The combined over-prescribing of antibiotics for human treatment (a chronic problem for decades) and overuse of antibiotics in meat and poultry and their feed products has already produced an “overdose” of antibiotics and the rise of what some have called superbugs. And acquired antibiotic resistance will get even worse globally due to constant exposure to non-antibiotic triggers such as herbicides, their co-formulants mentioned within this particular piece of research, polysorbates and likely many other chemicals that are yet to be discovered for their impact as triggers.

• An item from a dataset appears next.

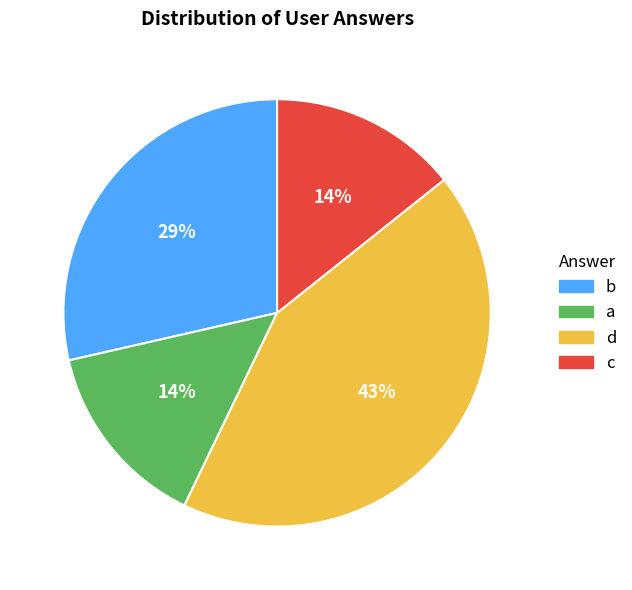

Is there a majority slice in this chart?

No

Dealing with the problem would require an orchestrated response by the medical industry, agribusiness and government, which is not going to happen in most countries. Such a response could include the cyclical de-introduction of certain antibiotics, followed by re-introduction afterwards, to keep them from being around so long that their continuous presence forces bacterial adaptation. It will also now have to include some consideration of herbicide regulation. Herbicide overuse is already well-known as a factor behind why entire agricultural land ecosystems have been com-promised over the past 30 years and why those of us driving along superhighways through those regions may have noticed far fewer bugs on our windshields than when we were younger. With the additional prob-lem that all of these herbicides are likely causing to the bacteria environment (as triggers to cause bacte-ria to adapt to be resistant to antibiotics), there is now an even bigger reason for some action to be taken – and fast. But action won't be taken, so now is a good time to prepare for a world with increasingly fewer op-tions to treat bacterial infections.